Human Rights News

New York Assembly Blocks Reinstatement of Death Penalty

On Tuesday, April 12, 2005, the New York Assembly Committee on Codes voted against sending a bill to the floor of the New York Assembly that would have restored the state’s death penalty law. The death penalty was halted in New York last year after the State Supreme Court ruled that the New York death penalty statute was unconstitutional. Since that time, there has seen an enormous outpouring of support for ending the death penalty in New York. Several large hearings were held in New York and Albany where law enforcement, family members of murder victims, experts in capital punishment law and representatives of organizations that oppose the death penalty, including Human Rights Watch, spoke in favor of abolishing the death penalty in New York.  
 
The Committee on Codes’ decision not to allow a vote on a bill that would have restored the death penalty comes after the Speaker of the House, Sheldon Silver, publicly retreated from his long-term support of capital punishment.
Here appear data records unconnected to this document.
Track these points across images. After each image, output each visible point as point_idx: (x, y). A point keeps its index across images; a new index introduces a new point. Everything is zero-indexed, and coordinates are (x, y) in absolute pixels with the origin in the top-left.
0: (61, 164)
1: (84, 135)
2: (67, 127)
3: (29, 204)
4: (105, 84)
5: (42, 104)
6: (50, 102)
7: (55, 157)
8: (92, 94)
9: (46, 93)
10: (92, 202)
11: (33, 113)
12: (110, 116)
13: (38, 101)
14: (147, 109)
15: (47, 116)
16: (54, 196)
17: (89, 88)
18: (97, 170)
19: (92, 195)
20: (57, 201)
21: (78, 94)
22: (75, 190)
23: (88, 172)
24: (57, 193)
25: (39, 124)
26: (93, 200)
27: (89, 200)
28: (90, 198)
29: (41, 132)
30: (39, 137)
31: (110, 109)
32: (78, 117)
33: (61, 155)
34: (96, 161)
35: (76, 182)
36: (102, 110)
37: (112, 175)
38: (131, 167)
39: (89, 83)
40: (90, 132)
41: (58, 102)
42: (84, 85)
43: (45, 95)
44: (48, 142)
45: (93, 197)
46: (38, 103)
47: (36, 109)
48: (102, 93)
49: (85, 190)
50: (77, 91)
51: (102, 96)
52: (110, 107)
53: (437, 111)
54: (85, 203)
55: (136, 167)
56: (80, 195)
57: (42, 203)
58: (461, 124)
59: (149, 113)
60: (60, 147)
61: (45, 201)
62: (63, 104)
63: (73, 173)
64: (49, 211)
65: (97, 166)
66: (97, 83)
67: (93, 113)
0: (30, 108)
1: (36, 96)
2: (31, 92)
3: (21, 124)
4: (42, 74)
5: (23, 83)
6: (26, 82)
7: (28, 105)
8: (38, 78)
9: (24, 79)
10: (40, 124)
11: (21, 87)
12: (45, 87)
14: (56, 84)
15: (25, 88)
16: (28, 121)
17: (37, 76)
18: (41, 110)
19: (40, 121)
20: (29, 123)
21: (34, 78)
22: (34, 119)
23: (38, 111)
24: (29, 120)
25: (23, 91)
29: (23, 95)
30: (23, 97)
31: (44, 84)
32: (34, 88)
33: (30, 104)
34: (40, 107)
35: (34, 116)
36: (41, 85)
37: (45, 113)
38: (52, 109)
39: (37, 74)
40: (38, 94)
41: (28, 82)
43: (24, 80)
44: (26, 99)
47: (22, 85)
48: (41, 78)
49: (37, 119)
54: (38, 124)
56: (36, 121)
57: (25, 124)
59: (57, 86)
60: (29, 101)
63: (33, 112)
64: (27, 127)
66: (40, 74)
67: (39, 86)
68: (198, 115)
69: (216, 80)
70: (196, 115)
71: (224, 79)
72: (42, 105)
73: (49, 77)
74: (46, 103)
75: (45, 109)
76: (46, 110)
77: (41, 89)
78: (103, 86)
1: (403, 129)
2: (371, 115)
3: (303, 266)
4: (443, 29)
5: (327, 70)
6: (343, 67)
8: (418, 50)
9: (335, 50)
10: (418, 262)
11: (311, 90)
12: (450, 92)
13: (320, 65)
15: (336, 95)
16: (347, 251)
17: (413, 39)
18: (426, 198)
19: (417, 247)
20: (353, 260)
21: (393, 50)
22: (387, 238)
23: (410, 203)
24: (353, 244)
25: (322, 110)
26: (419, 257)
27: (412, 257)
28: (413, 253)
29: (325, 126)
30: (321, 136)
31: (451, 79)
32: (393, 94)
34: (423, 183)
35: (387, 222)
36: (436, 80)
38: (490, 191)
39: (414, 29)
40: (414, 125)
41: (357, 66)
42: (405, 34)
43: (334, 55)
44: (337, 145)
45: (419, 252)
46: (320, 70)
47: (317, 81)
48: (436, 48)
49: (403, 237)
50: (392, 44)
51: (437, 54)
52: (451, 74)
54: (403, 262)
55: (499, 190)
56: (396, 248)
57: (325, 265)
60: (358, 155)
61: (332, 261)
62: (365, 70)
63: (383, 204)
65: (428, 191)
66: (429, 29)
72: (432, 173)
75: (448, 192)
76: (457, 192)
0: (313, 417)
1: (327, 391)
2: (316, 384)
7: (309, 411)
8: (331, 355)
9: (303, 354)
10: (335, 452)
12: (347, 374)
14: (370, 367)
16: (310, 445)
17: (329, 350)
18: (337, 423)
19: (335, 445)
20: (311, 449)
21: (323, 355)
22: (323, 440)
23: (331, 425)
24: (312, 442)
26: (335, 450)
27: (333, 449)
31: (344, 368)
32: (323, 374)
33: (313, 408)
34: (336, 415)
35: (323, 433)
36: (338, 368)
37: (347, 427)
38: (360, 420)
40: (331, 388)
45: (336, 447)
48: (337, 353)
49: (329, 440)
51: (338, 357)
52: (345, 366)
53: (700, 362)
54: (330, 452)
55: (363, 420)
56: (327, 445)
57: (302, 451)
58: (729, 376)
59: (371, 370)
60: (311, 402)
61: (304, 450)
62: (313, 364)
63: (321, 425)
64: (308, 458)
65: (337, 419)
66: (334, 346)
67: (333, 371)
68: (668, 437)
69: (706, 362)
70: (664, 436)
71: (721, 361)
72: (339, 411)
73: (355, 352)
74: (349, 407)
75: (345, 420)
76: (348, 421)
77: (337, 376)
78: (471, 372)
The same bill was passed earlier in the year by the New York State Senate, but other prominent New York legislators have changed their stance on the issue in recent months, citing flaws in the system that have allowed innocent persons to be executed and people of color to be unfairly targeted.  
 
Unless there are procedural maneuvers by death penalty supporters in the New York Assembly, the death penalty legislation will not be acted upon in this session. Observers say that such a maneuver is unlikely and the death penalty will likely remain off the books in New York for the next few years.